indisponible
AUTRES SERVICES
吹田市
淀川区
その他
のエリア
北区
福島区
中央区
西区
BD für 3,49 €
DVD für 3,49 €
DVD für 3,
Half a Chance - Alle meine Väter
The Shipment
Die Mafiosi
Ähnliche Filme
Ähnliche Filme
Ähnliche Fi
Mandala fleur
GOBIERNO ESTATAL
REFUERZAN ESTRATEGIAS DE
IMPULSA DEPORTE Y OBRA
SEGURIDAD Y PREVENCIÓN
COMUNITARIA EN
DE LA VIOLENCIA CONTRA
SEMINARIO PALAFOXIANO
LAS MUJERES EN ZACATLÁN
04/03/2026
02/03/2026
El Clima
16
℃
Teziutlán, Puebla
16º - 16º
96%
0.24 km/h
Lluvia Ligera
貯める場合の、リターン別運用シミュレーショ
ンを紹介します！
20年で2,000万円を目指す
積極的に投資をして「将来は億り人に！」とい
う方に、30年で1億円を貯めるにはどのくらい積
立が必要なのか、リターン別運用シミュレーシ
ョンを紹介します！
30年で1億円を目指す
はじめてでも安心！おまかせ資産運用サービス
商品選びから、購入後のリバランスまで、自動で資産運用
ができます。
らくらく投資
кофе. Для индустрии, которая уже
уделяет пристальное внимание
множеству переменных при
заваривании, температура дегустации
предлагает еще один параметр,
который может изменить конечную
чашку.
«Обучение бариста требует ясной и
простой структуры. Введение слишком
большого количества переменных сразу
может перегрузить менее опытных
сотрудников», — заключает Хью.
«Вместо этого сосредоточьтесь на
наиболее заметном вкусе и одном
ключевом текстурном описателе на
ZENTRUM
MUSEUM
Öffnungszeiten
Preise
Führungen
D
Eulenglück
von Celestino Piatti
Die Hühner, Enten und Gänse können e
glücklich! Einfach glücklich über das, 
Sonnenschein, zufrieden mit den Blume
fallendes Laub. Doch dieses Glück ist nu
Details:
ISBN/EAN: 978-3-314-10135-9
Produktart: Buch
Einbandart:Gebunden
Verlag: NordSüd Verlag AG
━━━━━━━━━━━━━━━━━━━━━━━━━━━━━━
### WORK ITEM
Copy out each line above, character for character.

### ANSWER FOR THE TASK
indisponible
AUTRES SERVICES
吹田市
淀川区
その他
のエリア
北区
福島区
中央区
西区
BD für 3,49 €
DVD für 3,49 €
DVD für 3,
Half a Chance - Alle meine Väter
The Shipment
Die Mafiosi
Ähnliche Filme
Ähnliche Filme
Ähnliche Fi
Mandala fleur
GOBIERNO ESTATAL
REFUERZAN ESTRATEGIAS DE
IMPULSA DEPORTE Y OBRA
SEGURIDAD Y PREVENCIÓN
COMUNITARIA EN
DE LA VIOLENCIA CONTRA
SEMINARIO PALAFOXIANO
LAS MUJERES EN ZACATLÁN
04/03/2026
02/03/2026
El Clima
16
℃
Teziutlán, Puebla
16º - 16º
96%
0.24 km/h
Lluvia Ligera
貯める場合の、リターン別運用シミュレーショ
ンを紹介します！
20年で2,000万円を目指す
積極的に投資をして「将来は億り人に！」とい
う方に、30年で1億円を貯めるにはどのくらい積
立が必要なのか、リターン別運用シミュレーシ
ョンを紹介します！
30年で1億円を目指す
はじめてでも安心！おまかせ資産運用サービス
商品選びから、購入後のリバランスまで、自動で資産運用
ができます。
らくらく投資
кофе. Для индустрии, которая уже
уделяет пристальное внимание
множеству переменных при
заваривании, температура дегустации
предлагает еще один параметр,
который может изменить конечную
чашку.
«Обучение бариста требует ясной и
простой структуры. Введение слишком
большого количества переменных сразу
может перегрузить менее опытных
сотрудников», — заключает Хью.
«Вместо этого сосредоточьтесь на
наиболее заметном вкусе и одном
ключевом текстурном описателе на
ZENTRUM
MUSEUM
Öffnungszeiten
Preise
Führungen
D
Eulenglück
von Celestino Piatti
Die Hühner, Enten und Gänse können e
glücklich! Einfach glücklich über das, 
Sonnenschein, zufrieden mit den Blume
fallendes Laub. Doch dieses Glück ist nu
Details:
ISBN/EAN: 978-3-314-10135-9
Produktart: Buch
Einbandart:Gebunden
Verlag: NordSüd Verlag AG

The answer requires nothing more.